Brook stood in stunned silence. "So... you ignore her to protect your own focus?"

"Call it what you want," Zoro grunted, picking up his weights again. "Just don't tell the Cook. He'd never let me hear the end of it."

X-X

Brook drifted down to the deck, his mind reeling. He found Robin by the aquarium, watching the fish drift by.

"Robin," he began gently, sitting on the bench opposite her.

Robin smiled, her eyes warm. "Hello, Brook."

"I just spoke to Zoro," Brook confessed. "About his... peculiar behavior toward you."
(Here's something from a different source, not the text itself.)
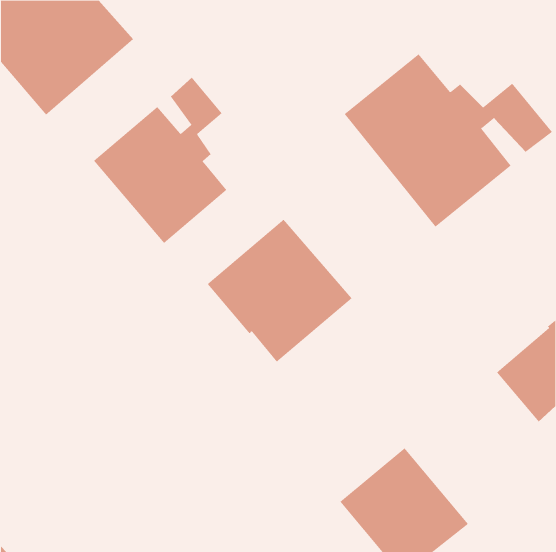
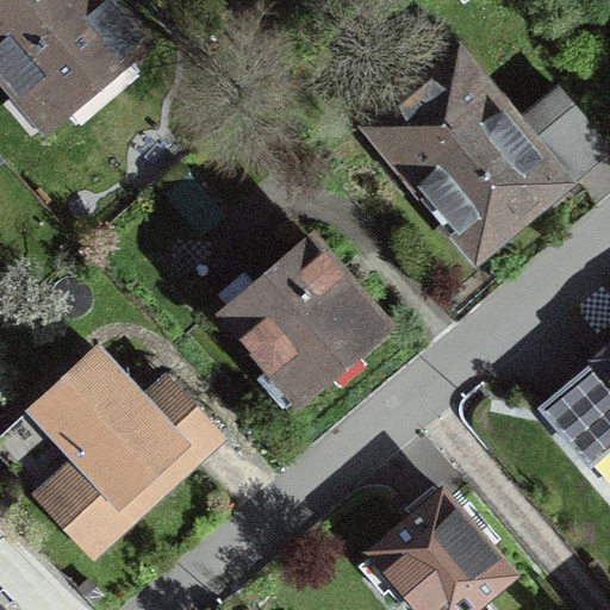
building: [93,77,227,244] -> none
building: none -> [32,354,183,529]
Robin's smile didn't falter. "Oh? And what did our swordsman have to say?"

"He says..." Brook hesitated. "He says he treats you like furniture because you are 'complicated.' He says if he looks at you, he loses his edge. He calls it a survival strategy."

Robin chuckled softly. She looked at the fish swimming in the tank, a serene, knowing expression on her face.

"Is that so?" she murmured.

"Does it not offend you?" Brook asked. "To be treated as an inanimate object to preserve his peace of mind?"

"Not at all, Brook," she said softly. "In fact, it's quite... reassuring."

"Reassuring?"

"Most men look at me and see a target, a devil, or a prize," Robin explained, tracing a finger against the glass of the tank. "Zoro looks at me and sees a danger to his discipline. He respects me enough to build a wall."

She glanced toward the crow's nest, her eyes twinkling.

"Let him have his furniture theory, Brook. If being the most dangerous piece of furniture on the ship keeps him calm, then I am happy to play the part."

Brook sat back, his jaw unhinged in surprise. "Yohoho... I see. A mutual understanding of avoidance!"

"Precisely," Robin winked. "Now, play me a song, Soul King? Something soothing."

"With pleasure!" Brook brought his violin to his chin. "But I must say... if I had eyes, I certainly wouldn't be staring at the ceiling!"

As the music filled the room, Robin smiled. She knew the truth. Being the one thing Roronoa Zoro was afraid to look at was, in its own way, the highest form of flattery.